* [Your goal] Look for the line that has "this brilliant white" in the material below; please repeat it and every line after it, exactly, up to and including the line that has "been seen/filmed in", and nothing else.

* [Data extract]

================

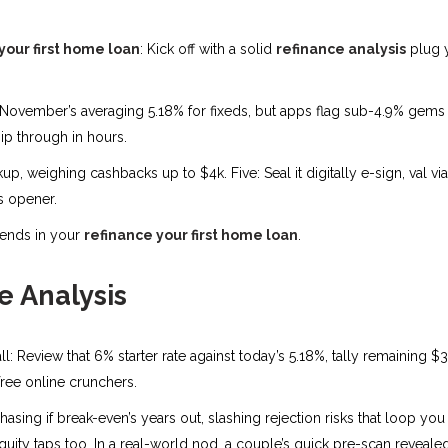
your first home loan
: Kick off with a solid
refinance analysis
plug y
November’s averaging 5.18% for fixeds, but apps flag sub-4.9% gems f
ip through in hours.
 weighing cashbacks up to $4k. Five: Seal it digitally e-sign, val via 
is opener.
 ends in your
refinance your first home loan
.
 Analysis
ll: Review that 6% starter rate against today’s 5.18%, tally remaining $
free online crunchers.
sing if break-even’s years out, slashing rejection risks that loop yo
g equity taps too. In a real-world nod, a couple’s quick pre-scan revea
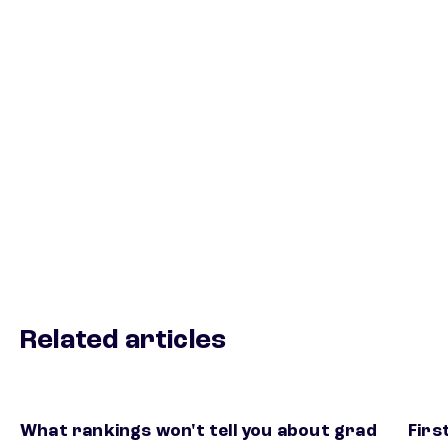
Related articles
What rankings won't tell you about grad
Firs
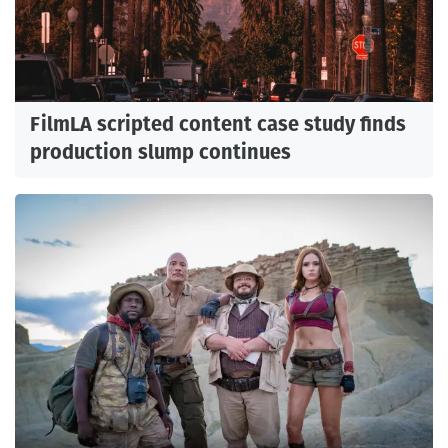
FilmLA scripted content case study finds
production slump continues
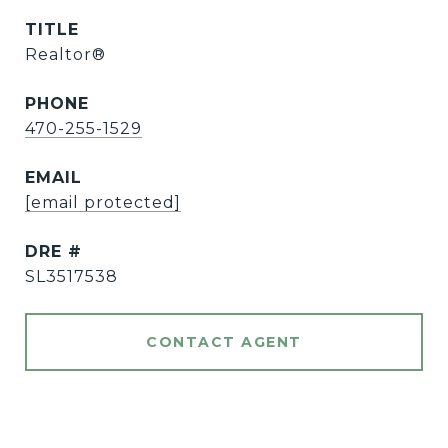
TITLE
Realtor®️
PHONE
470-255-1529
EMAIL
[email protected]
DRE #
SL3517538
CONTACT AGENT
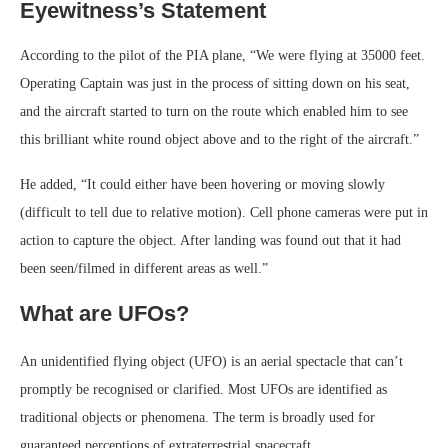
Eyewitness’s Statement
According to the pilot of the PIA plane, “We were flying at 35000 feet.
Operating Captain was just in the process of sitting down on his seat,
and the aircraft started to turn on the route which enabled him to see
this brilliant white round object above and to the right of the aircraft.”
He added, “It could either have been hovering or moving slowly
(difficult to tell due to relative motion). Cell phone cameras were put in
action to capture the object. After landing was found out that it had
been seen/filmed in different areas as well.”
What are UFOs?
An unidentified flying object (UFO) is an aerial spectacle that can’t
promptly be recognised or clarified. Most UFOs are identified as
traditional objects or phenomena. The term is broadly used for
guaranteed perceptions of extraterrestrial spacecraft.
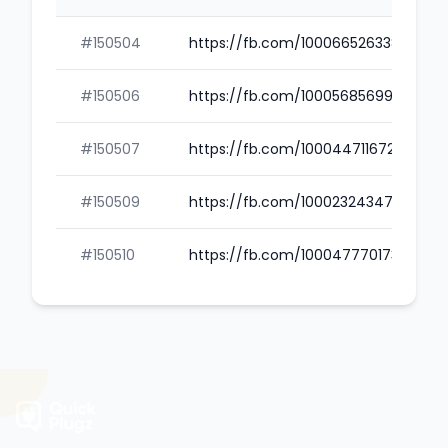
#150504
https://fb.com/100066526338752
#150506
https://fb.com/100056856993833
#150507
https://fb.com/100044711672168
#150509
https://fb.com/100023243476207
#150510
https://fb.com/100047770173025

================

* [Reply to the task]
this brilliant white round object above and to the right of the aircraft.”
He added, “It could either have been hovering or moving slowly
(difficult to tell due to relative motion). Cell phone cameras were put in
action to capture the object. After landing was found out that it had
been seen/filmed in different areas as well.”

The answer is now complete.